Extract the text of each listing below, copying every line word for word and keeping the original line order.

Dataset entries
◆ ◆ ◆ ◆ ◆

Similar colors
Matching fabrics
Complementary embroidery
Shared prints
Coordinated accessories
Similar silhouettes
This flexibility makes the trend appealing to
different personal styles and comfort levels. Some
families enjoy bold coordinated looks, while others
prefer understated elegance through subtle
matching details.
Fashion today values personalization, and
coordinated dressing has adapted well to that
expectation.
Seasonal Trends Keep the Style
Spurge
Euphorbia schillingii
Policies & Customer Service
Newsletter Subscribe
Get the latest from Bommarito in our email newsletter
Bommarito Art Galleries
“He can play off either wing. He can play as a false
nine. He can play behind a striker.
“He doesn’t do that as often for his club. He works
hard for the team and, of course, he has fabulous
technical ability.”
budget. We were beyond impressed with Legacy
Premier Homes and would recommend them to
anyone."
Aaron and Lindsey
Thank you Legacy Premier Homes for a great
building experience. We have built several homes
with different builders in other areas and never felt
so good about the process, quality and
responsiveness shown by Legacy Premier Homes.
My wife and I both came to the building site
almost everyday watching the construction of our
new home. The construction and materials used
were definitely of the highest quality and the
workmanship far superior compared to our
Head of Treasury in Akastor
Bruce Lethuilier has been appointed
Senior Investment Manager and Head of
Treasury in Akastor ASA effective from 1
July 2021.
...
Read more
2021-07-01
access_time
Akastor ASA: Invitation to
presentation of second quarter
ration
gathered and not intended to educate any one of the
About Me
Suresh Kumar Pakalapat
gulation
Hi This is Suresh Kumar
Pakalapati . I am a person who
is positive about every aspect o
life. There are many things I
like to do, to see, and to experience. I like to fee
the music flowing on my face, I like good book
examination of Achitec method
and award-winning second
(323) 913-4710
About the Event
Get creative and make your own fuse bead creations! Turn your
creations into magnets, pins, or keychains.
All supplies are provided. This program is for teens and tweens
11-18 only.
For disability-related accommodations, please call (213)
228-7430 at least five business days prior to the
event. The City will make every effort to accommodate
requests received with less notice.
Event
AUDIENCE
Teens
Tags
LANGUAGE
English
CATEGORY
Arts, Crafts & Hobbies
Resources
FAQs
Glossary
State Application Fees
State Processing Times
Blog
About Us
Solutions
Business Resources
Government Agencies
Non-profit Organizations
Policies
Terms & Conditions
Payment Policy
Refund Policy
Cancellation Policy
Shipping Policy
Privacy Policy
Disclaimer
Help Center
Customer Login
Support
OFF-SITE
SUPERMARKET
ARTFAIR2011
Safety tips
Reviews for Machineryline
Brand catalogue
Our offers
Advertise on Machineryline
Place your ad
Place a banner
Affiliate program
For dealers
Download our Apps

◆ ◆ ◆ ◆ ◆

▶ [Result below]:
Similar colors
Matching fabrics
Complementary embroidery
Shared prints
Coordinated accessories
Similar silhouettes
This flexibility makes the trend appealing to
different personal styles and comfort levels. Some
families enjoy bold coordinated looks, while others
prefer understated elegance through subtle
matching details.
Fashion today values personalization, and
coordinated dressing has adapted well to that
expectation.
Seasonal Trends Keep the Style
Spurge
Euphorbia schillingii
Policies & Customer Service
Newsletter Subscribe
Get the latest from Bommarito in our email newsletter
Bommarito Art Galleries
“He can play off either wing. He can play as a false
nine. He can play behind a striker.
“He doesn’t do that as often for his club. He works
hard for the team and, of course, he has fabulous
technical ability.”
budget. We were beyond impressed with Legacy
Premier Homes and would recommend them to
anyone."
Aaron and Lindsey
Thank you Legacy Premier Homes for a great
building experience. We have built several homes
with different builders in other areas and never felt
so good about the process, quality and
responsiveness shown by Legacy Premier Homes.
My wife and I both came to the building site
almost everyday watching the construction of our
new home. The construction and materials used
were definitely of the highest quality and the
workmanship far superior compared to our
Head of Treasury in Akastor
Bruce Lethuilier has been appointed
Senior Investment Manager and Head of
Treasury in Akastor ASA effective from 1
July 2021.
...
Read more
2021-07-01
access_time
Akastor ASA: Invitation to
presentation of second quarter
ration
gathered and not intended to educate any one of the
About Me
Suresh Kumar Pakalapat
gulation
Hi This is Suresh Kumar
Pakalapati . I am a person who
is positive about every aspect o
life. There are many things I
like to do, to see, and to experience. I like to fee
the music flowing on my face, I like good book
examination of Achitec method
and award-winning second
(323) 913-4710
About the Event
Get creative and make your own fuse bead creations! Turn your
creations into magnets, pins, or keychains.
All supplies are provided. This program is for teens and tweens
11-18 only.
For disability-related accommodations, please call (213)
228-7430 at least five business days prior to the
event. The City will make every effort to accommodate
requests received with less notice.
Event
AUDIENCE
Teens
Tags
LANGUAGE
English
CATEGORY
Arts, Crafts & Hobbies
Resources
FAQs
Glossary
State Application Fees
State Processing Times
Blog
About Us
Solutions
Business Resources
Government Agencies
Non-profit Organizations
Policies
Terms & Conditions
Payment Policy
Refund Policy
Cancellation Policy
Shipping Policy
Privacy Policy
Disclaimer
Help Center
Customer Login
Support
OFF-SITE
SUPERMARKET
ARTFAIR2011
Safety tips
Reviews for Machineryline
Brand catalogue
Our offers
Advertise on Machineryline
Place your ad
Place a banner
Affiliate program
For dealers
Download our Apps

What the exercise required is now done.